You say that you know that you are in for a lot of programming...
I'm not sure about that. I would go for a quick and dirty solution not a 'generic' solution because generic solutions like the entity attribute value model often have a bad performance. Don't do client side joining (unifying the results) inside your Python code because that is very slow. Use SQL for joining, it is designed for that purpose. Users can also make their own reports with all kind of reporting tools that generate sql statements. You don't have to do everything in your app, just start with solving 80% of the problems, not 100%.
If something breaks because something inside the black box changes you can define views for backward compatibility that keeps your app functioning.
Maybe the scientific software will add a lot of new features and maybe it will change its datamodel because of those new features..? That is possible but then you will have to change your application anyways to take profit from those new features.
It sounds to me as if your problem isn't really about MySQL or SQLlite. It's about the sharing of data, and the contract that needs to exist between the supplier of data and the user of the same data.

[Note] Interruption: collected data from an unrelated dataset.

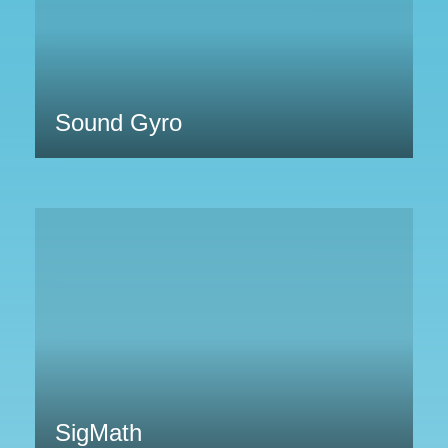
Sound Gyro
SigMath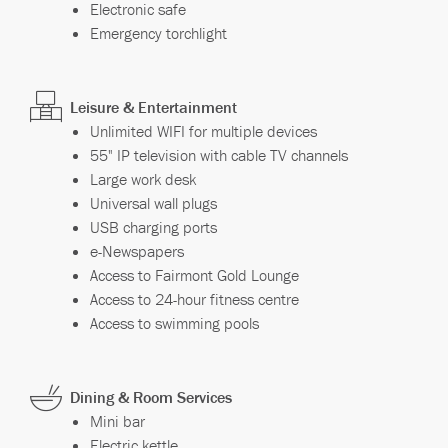
Electronic safe
Emergency torchlight
Leisure & Entertainment
Unlimited WIFI for multiple devices
55" IP television with cable TV channels
Large work desk
Universal wall plugs
USB charging ports
e-Newspapers
Access to Fairmont Gold Lounge
Access to 24-hour fitness centre
Access to swimming pools
Dining & Room Services
Mini bar
Electric kettle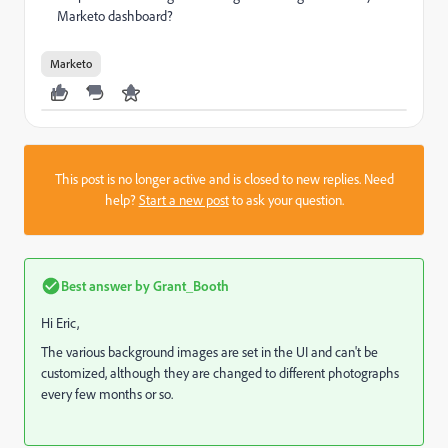
Marketo dashboard?
Marketo
This post is no longer active and is closed to new replies. Need
help?
Start a new post
to ask your question.
Best answer by
Grant_Booth
Hi Eric,
The various background images are set in the UI and can't be
customized, although they are changed to different photographs
every few months or so.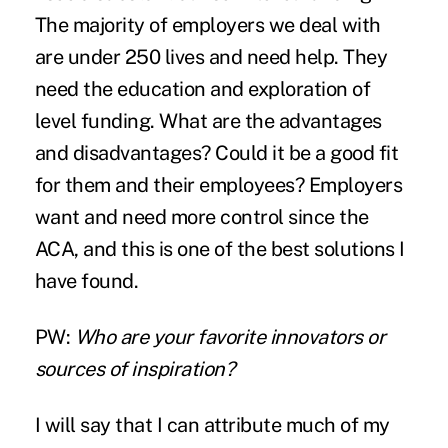
The majority of employers we deal with
are under 250 lives and need help. They
need the education and exploration of
level funding. What are the advantages
and disadvantages? Could it be a good fit
for them and their employees? Employers
want and need more control since the
ACA, and this is one of the best solutions I
have found.
PW:
Who are your favorite innovators or
sources of inspiration?
I will say that I can attribute much of my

To the extent that databases exist so that data can be shared, that contract is fundamental to everything about databases. When databases were first being built, and database theory was first being solidified, in the 1960s and 1970s, the sharing of data was the central purpose in building databases. Today, databases are frequently used where files would have served equally well. Your situation may be a case in point.
In your situation, you have a beggar's contract with your data suppliers. They can change the format of the data, and maybe even the semantics, and all you can do is suck it up and deal wth it. This situation is by no means uncommon.
I don't know the specifics of your situation, so what follows could be way off target.
If it was up to me, I would want to build a database that was as generic, as flexible, and as stable as possible, without losing the essential features of structured and managed data. Maybe, some design like star schema would make sense, but I might adopt a very different design if I were actually in your shoes.
This leaves the problem of extracting the data from the databases you are given, transforming the data into the stable format the central database supports, and loading it into the central database. You are right in guessing that this involves a lot of programming. This process, known as "ETL" in data warehousing texts, is not the simplest of programming challenges.
At least ETL collects all the hard problems in one place. Once you have the data loaded into a database that's built for your needs, and not for the needs of your suppliers, turning the data into valuable information should be relatively easy, at least at the programming or SQL level. There are even OLAP tools that make using the data as simple as a video game. There are challenges at that level, but they aren't the same kind of challenges I'm talking about here.
Read up on data warehousing, and especially data marts. The description may seem daunting to you at first, but it can be scaled down to meet your needs.